Here I am and here are a few things I realized:
- If I had stayed in that environment I would have likely had to have spent years in therapy to undo the damage to my self-esteem.
- I was never going to be good enough in their eyes. Never.
- I would always be a teacher, but my classroom would look different. It would be at the local pond as my youngest and I counted turtles, talked about the environment, and asked questions like, “Do turtles hibernate? What do turtles eat?” Or my classroom might be right in our kitchen as I taught my children how to cook. We would measure, learn how to read a recipe, and follow steps. Sometimes my classroom would be inside our minivan as we listen to audiobooks and discussed characters, plot, morals, ethics, and social justice on our way to swim practice.
- I would probably not have had four children. I would feel guilty being away from work when I was with my family, and when I was with my family I’d feel guilty from being away from work. There would be a lot of resentment towards a job that would demand too much of my time and left me too fatigued to spend what time I had left with my children.
- I would never have found a love for running and found myself in the process; known what courage, strength, and determination looked like within myself.
- I wouldn’t have found time to write essays that resonate with other people, to write a book, or find that I could be paid doing what was once only a childhood dream.

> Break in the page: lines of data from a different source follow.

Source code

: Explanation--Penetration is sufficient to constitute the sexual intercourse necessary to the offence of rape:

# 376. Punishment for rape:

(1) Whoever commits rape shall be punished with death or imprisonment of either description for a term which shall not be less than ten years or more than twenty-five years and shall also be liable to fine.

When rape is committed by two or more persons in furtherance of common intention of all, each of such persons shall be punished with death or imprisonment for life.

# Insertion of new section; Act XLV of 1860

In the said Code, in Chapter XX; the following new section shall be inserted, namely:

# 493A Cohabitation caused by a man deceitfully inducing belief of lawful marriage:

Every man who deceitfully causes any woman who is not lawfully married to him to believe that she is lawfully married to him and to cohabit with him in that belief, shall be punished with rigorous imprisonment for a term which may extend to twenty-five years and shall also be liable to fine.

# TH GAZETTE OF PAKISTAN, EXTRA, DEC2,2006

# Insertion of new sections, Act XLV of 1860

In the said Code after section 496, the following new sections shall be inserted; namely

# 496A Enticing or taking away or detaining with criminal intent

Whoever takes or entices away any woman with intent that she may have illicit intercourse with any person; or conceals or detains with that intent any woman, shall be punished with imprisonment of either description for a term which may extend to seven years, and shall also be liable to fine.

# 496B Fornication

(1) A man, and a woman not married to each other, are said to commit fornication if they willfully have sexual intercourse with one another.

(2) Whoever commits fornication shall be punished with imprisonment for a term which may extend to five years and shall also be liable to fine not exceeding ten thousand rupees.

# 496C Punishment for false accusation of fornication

- I would not have realized that motherhood would be my true vocation. I would never have known that while motherhood is at best messy and imperfect, that I would be good at it. I have treasured this time in a pandemic because I have been able to spend more time with my children. Yes, I am one of those weirdo moms that loves summer vacation not just because my kids get a break from school, but that I get to spend more time with them.
- When I felt loss and heartbreak when I left my students, I didn’t know the joy I would find when I found myself all over again.
I am a better wife and mother. I am kinder to myself. I have found that passions and dreams can become reality when you lose everything.
Margery O’Hare was right, “you are never trapped.” It might be ugly, but there is always a way out of a situation. And I am grateful that I found mine.